The shipment included 8,000 Mosin–Nagant rifles, 4 million rounds of ammunition, and 40 Soviet military advisers assigned to the Whampoa Military Academy. On 11 November, Vorovskiy departed Guangzhou and continued northward. Upon arriving at Vladivostok on 20 November 1924, she was assigned to the Soviet Naval Forces of the Far East. In June 1925, the vessel was transferred to the Far Eastern Maritime Border Guard of the OGPU Border Troops.

In 1931, Kliment Voroshilov inspected the vessel in Primorsky Krai. In 1932, she transported border troops to Ptichy Island to address encroachments by Japanese fishermen. Prior to World War II and until 1943, she repeatedly transported border troops and supplies to Chukotka Autonomous Okrug, Kamchatka, and the Commander Islands. From 1925 to 1943, Vorovskiy seized about 40 Japanese vessels for violating the state border and poaching marine biological resources in Soviet territorial waters.

At this time, the vessel was armed with two 102 mm/60-caliber Pattern 1911 naval guns, four—later six—45 mm/46-caliber 21-K dual-purpose guns, and one or two 12.7 mm DShK machine guns (previously a quadruple 7.62 mm M-4 anti-aircraft machine gun mount) mounted on the upper deck. She carried 56 M-1 depth charges, including a total of eight in two depth charge racks. The vessel was not equipped with mines or torpedoes. Minesweeping equipment included four K-1-type paravanes. Twenty 43–45 kg MDSh smoke drums were available for laying smoke screens.

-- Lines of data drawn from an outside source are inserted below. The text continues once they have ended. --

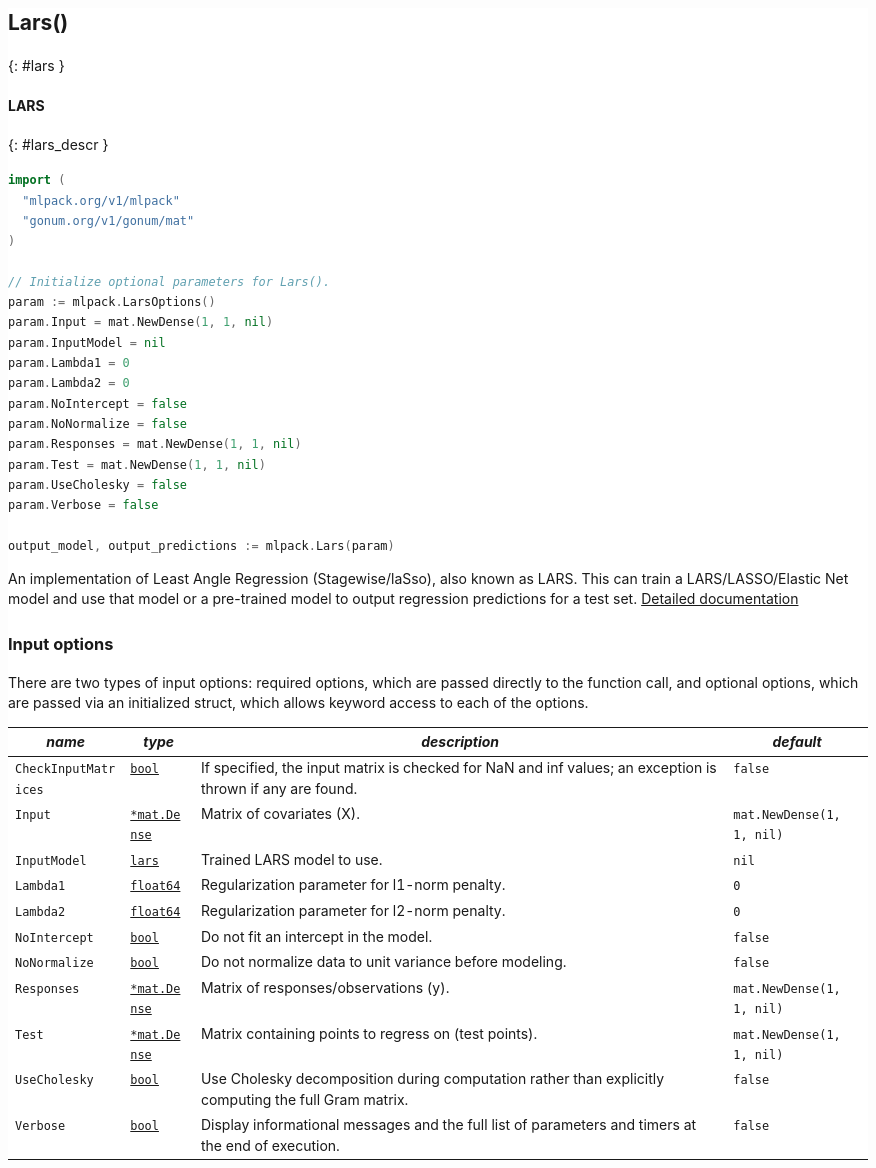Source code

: ## Lars()
{: #lars }

#### LARS
{: #lars_descr }

```go
import (
  "mlpack.org/v1/mlpack"
  "gonum.org/v1/gonum/mat"
)

// Initialize optional parameters for Lars().
param := mlpack.LarsOptions()
param.Input = mat.NewDense(1, 1, nil)
param.InputModel = nil
param.Lambda1 = 0
param.Lambda2 = 0
param.NoIntercept = false
param.NoNormalize = false
param.Responses = mat.NewDense(1, 1, nil)
param.Test = mat.NewDense(1, 1, nil)
param.UseCholesky = false
param.Verbose = false

output_model, output_predictions := mlpack.Lars(param)
```

An implementation of Least Angle Regression (Stagewise/laSso), also known as LARS.  This can train a LARS/LASSO/Elastic Net model and use that model or a pre-trained model to output regression predictions for a test set. [Detailed documentation](#lars_detailed-documentation)



### Input options
There are two types of input options: required options, which are passed directly to the function call, and optional options, which are passed via an initialized struct, which allows keyword access to each of the options.

| ***name*** | ***type*** | ***description*** | ***default*** |
|------------|------------|-------------------|---------------|
| `CheckInputMatrices` | [`bool`](#doc_bool) | If specified, the input matrix is checked for NaN and inf values; an exception is thrown if any are found. | `false` |
| `Input` | [`*mat.Dense`](#doc_a__mat_Dense) | Matrix of covariates (X). | `mat.NewDense(1, 1, nil)` |
| `InputModel` | [`lars`](#doc_model) | Trained LARS model to use. | `nil` |
| `Lambda1` | [`float64`](#doc_float64) | Regularization parameter for l1-norm penalty. | `0` |
| `Lambda2` | [`float64`](#doc_float64) | Regularization parameter for l2-norm penalty. | `0` |
| `NoIntercept` | [`bool`](#doc_bool) | Do not fit an intercept in the model. | `false` |
| `NoNormalize` | [`bool`](#doc_bool) | Do not normalize data to unit variance before modeling. | `false` |
| `Responses` | [`*mat.Dense`](#doc_a__mat_Dense) | Matrix of responses/observations (y). | `mat.NewDense(1, 1, nil)` |
| `Test` | [`*mat.Dense`](#doc_a__mat_Dense) | Matrix containing points to regress on (test points). | `mat.NewDense(1, 1, nil)` |
| `UseCholesky` | [`bool`](#doc_bool) | Use Cholesky decomposition during computation rather than explicitly computing the full Gram matrix. | `false` |
| `Verbose` | [`bool`](#doc_bool) | Display informational messages and the full list of parameters and timers at the end of execution. | `false` |

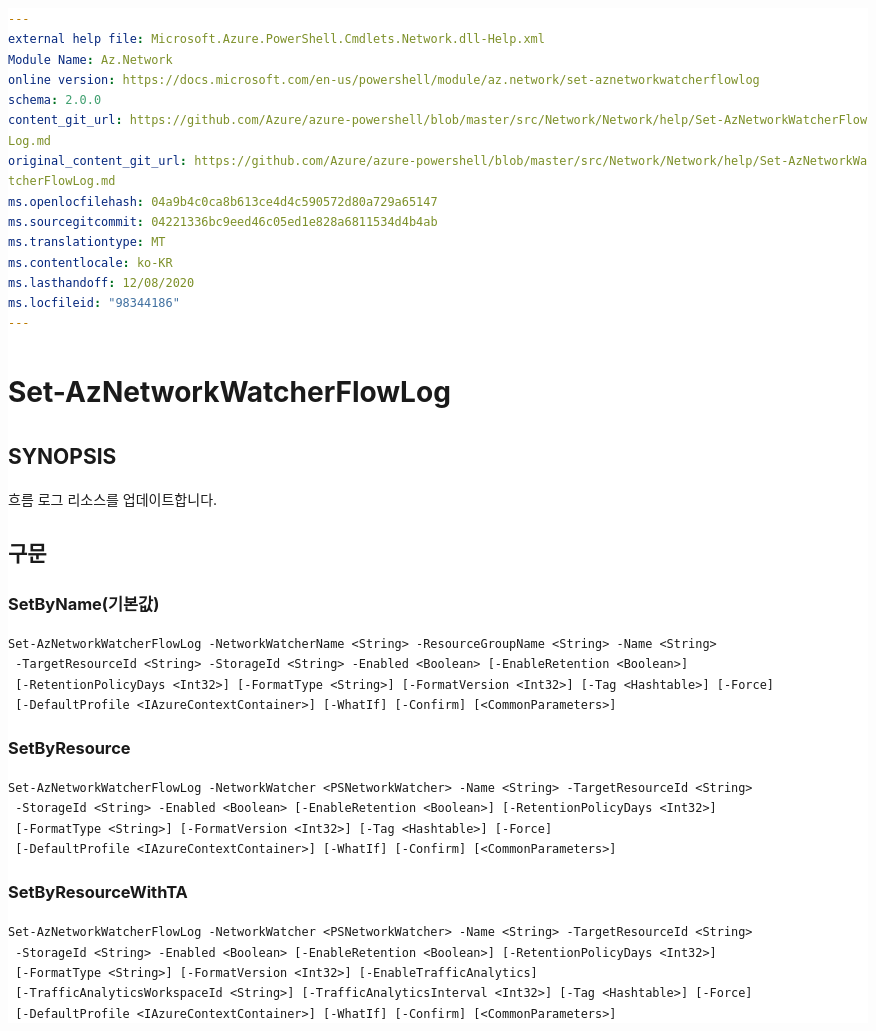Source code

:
 ```yaml
---
external help file: Microsoft.Azure.PowerShell.Cmdlets.Network.dll-Help.xml
Module Name: Az.Network
online version: https://docs.microsoft.com/en-us/powershell/module/az.network/set-aznetworkwatcherflowlog
schema: 2.0.0
content_git_url: https://github.com/Azure/azure-powershell/blob/master/src/Network/Network/help/Set-AzNetworkWatcherFlowLog.md
original_content_git_url: https://github.com/Azure/azure-powershell/blob/master/src/Network/Network/help/Set-AzNetworkWatcherFlowLog.md
ms.openlocfilehash: 04a9b4c0ca8b613ce4d4c590572d80a729a65147
ms.sourcegitcommit: 04221336bc9eed46c05ed1e828a6811534d4b4ab
ms.translationtype: MT
ms.contentlocale: ko-KR
ms.lasthandoff: 12/08/2020
ms.locfileid: "98344186"
---
```

# Set-AzNetworkWatcherFlowLog

## SYNOPSIS
흐름 로그 리소스를 업데이트합니다.

## 구문

### SetByName(기본값)
```
Set-AzNetworkWatcherFlowLog -NetworkWatcherName <String> -ResourceGroupName <String> -Name <String>
 -TargetResourceId <String> -StorageId <String> -Enabled <Boolean> [-EnableRetention <Boolean>]
 [-RetentionPolicyDays <Int32>] [-FormatType <String>] [-FormatVersion <Int32>] [-Tag <Hashtable>] [-Force]
 [-DefaultProfile <IAzureContextContainer>] [-WhatIf] [-Confirm] [<CommonParameters>]
```

### SetByResource
```
Set-AzNetworkWatcherFlowLog -NetworkWatcher <PSNetworkWatcher> -Name <String> -TargetResourceId <String>
 -StorageId <String> -Enabled <Boolean> [-EnableRetention <Boolean>] [-RetentionPolicyDays <Int32>]
 [-FormatType <String>] [-FormatVersion <Int32>] [-Tag <Hashtable>] [-Force]
 [-DefaultProfile <IAzureContextContainer>] [-WhatIf] [-Confirm] [<CommonParameters>]
```

### SetByResourceWithTA
```
Set-AzNetworkWatcherFlowLog -NetworkWatcher <PSNetworkWatcher> -Name <String> -TargetResourceId <String>
 -StorageId <String> -Enabled <Boolean> [-EnableRetention <Boolean>] [-RetentionPolicyDays <Int32>]
 [-FormatType <String>] [-FormatVersion <Int32>] [-EnableTrafficAnalytics]
 [-TrafficAnalyticsWorkspaceId <String>] [-TrafficAnalyticsInterval <Int32>] [-Tag <Hashtable>] [-Force]
 [-DefaultProfile <IAzureContextContainer>] [-WhatIf] [-Confirm] [<CommonParameters>]
```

Communications and surveillance equipment included a Bukhta (Бухта) radio transmitter, TM-7, PR-4, KUB-4M, and 5-RKU radio receivers, a Reid (Рейд) radio station, and a Gradus-K (Градус-К) radio direction finder. Optical equipment included a stereoscopic rangefinder with a 3 m baseline, two BI and one BST periscope binoculars, two 7×50 binoculars, a fixed MSPL signal searchlight and two hand-held signal lamps, two Very pistols, two sets of signal flags, and an EMPE-02 searchlight. Two main-battery guns were additionally fitted with dial sights (panoramic telescopes) for engaging ground targets.

After two decades of service, the vessel underwent refitting in Vladivostok from 1944 to 1948. She received two more modern 85 mm/52-caliber 90-K dual-purpose guns, six 45 mm/68-caliber 21-KM dual-purpose guns, and four 12.7 mm DShK machine guns.

On 23 September 1952, during a storm at the entrance to Avacha Bay, the vessel ran aground and suffered a large hole in her hull. She entered port the following morning. On 17 July 1953, escorted by the Soviet border patrol ship (Дзержинский), she returned to Vladivostok for repairs. This proved to be her final voyage.

In 1955, the vessel was reclassified as a barracks ship and renamed PKZ-102 (ПКЗ-102). That same year (or 1959, according to other sources), she was decommissioned from the Soviet Border Troops and transferred to the Pacific Fleet, where she served as the headquarters for an auxiliary naval formation until 1961. PKZ-102 was decommissioned by the Soviet Navy in 1961 and broken up for scrap in 1966.